GIVEN TEXT:
Patrick Eckler  44:31 
So does it restart the time to file the PLA or whatever? Supreme Court?

Jeff Lewis  44:36

Petition for review? It does restart the time here.

Tim Kowal  44:38 
Yeah, yeah, it's 30 days before it becomes final in the Court of Appeal, and then the baton gets handed up to the California Supreme Court. All right. Now let's talk about written opinions. Now I was recently talking with Lindsey Lawton, another LinkedIn appellate attorney. And she pointed out to me that in Florida, they have no right to a written opinion, when the Court of Appeal is affirming. So I get a lot, a lot of the differences. Our summary affirmance is just one page judgment is affirmed. Have a nice day. In California, we have a constitutional right to a written opinion on appeal. And after talking with Lindsay, I was very grateful for that constitutional provision. Do you have that in Illinois, you have a right to a written opinion.

Patrick Eckler  45:20 

I think you get it. I've never seen it not done. What you what you have in Illinois, is supreme court rule 352. That the you're entitled to oral argument Unless the Court says it doesn't need it. And then it then has to explain why. Now, the appellate court almost as a rule doesn't do that. There's only one panel of the first district on opinions that are issued without oral argument, that'll drop a footnote and say, under supreme court rule 352. We say we don't need oral argument to decide this case. We don't have oral argument. There's only one panel that seems to do that with any regularity in the entirety of the of the state. But they're the Supreme Court, I can't remember which Chief Justice it was really wanted more oral argument, and really got on some of the districts for not having it, in particular, the second district for a while, very rarely would grant oral argument. And then they got the beat down. And then they started doing it more often as my understanding grudgingly as I understand it, but yeah.

Dan Cotter  46:15 
But then what happened with the second district now is certain a rocket docket. So whenever we see a case of interest, Pat night for the podcast, we do it that Sunday, because it's oftentimes Monday or Tuesday, they miss you. And sometimes it along opinions. It's almost like they're pre written. They're 2030 pages of detailed stuff that would be impossible for any clerk or justice to pop out within two days of oral argument. But

Patrick Eckler  46:40 
yeah, my last appeal in the second district that did not go as I would have liked, I knew what was going to happen. And I knew they had already written it. And sure enough, seven, less than seven days after the oral argument, there was a 30 page opinion. So they didn't play. We didn't write that in the week in between the date of the oral argument and the date that they issue the opinion. So, so

Jeff Lewis  47:02 
tentative rulings, many of your students are focused.

Patrick Eckler  47:05
No, that's very I have, I have a case out in California with one of my partners, and they've got this tentative rule. It's like, what the hell is this? It's about that. That's wild.

INFORMATION:
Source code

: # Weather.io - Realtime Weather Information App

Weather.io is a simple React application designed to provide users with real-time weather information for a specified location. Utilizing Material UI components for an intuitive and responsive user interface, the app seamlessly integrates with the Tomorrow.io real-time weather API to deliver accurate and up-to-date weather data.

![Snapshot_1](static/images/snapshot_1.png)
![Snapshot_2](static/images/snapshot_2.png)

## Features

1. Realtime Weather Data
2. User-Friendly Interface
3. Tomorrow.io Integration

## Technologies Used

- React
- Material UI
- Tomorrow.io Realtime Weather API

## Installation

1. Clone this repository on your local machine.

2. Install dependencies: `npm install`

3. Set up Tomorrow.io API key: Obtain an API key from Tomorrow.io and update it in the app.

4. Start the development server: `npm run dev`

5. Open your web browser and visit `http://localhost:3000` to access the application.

--

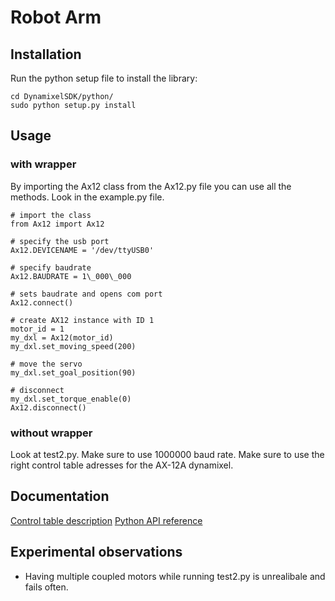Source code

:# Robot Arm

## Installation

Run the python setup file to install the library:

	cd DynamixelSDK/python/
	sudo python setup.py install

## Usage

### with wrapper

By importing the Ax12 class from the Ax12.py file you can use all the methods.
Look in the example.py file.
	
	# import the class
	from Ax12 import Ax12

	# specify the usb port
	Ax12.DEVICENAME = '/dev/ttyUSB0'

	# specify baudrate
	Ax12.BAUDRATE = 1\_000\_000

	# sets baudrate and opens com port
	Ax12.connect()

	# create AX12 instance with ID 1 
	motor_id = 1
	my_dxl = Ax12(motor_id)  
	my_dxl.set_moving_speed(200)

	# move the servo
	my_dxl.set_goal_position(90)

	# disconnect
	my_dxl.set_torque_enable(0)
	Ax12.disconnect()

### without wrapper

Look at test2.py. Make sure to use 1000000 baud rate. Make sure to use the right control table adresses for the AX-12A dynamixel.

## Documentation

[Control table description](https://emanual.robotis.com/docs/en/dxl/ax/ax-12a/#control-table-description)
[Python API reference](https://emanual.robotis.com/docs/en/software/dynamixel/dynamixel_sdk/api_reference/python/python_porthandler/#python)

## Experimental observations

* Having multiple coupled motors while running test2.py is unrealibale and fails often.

WORK ORDER 1:
Answer these questions from the conversation about appellate practice:
(a) How many days pass before a ruling becomes final in the Court of Appeal, according to Tim Kowal?
(b) Which Illinois supreme court rule does Patrick Eckler cite on oral argument?
(c) How long after oral argument did the 30-page opinion come out in Patrick Eckler's last second district appeal?
WORK ORDER 2:
Carry on the conversation about appellate practice from the point where it stops.
The items can be left aside.

RESPONSE 1:
(a) 30 days.
(b) Supreme court rule 352.
(c) Less than seven days.

RESPONSE 2:
Tim Kowal  47:17 

All right. Well, I've got a ton of other topics that we could touch on. But we're running short on time. So let me just ask you, Pat and Dan, are there any procedural quirks anomalies, curiosities that you wanted to talk about that you think are really unusual in Illinois, or that work really well in Illinois and ought to be adopted elsewhere? Before we move on? And I thought I wondered if maybe it would apply in the summary judgment context. I know that's an area where you need the best trial attorney minds and appellate attorney minds kind of coming together, making sure you're preserving all issues for post trial motions, things like that waivers. Sometimes, Jeff and I talk about the rigidity of federal rule of civil procedure 50, A and B, which require judgment as a Motion for Judgment as a matter of law to be made before the jury is charged. And after in order to preserve it for appeal, or else it's just forfeited. Any other issues we should talk about for the good of the record.

Patrick Eckler  48:09 
I can't imagine Illinois does anything that anyone else should adopt? I can't imagine there's such a thing. I will say that the state, the courts have pretty well enforced section 1202, which deals with post trial motions. And if you don't raise it, your goose is following a jury trial. If you don't raise it in your post trial motion, your goose is cooked on that issue. And there was a case that came down. Not so long ago, I wrote an amicus brief on it for the Illinois defense counsel with a colleague, former colleague of mine rich Berglund on this very issue. And it's that that's one area where I think they really have done a we've got a good rule and they've actually applied.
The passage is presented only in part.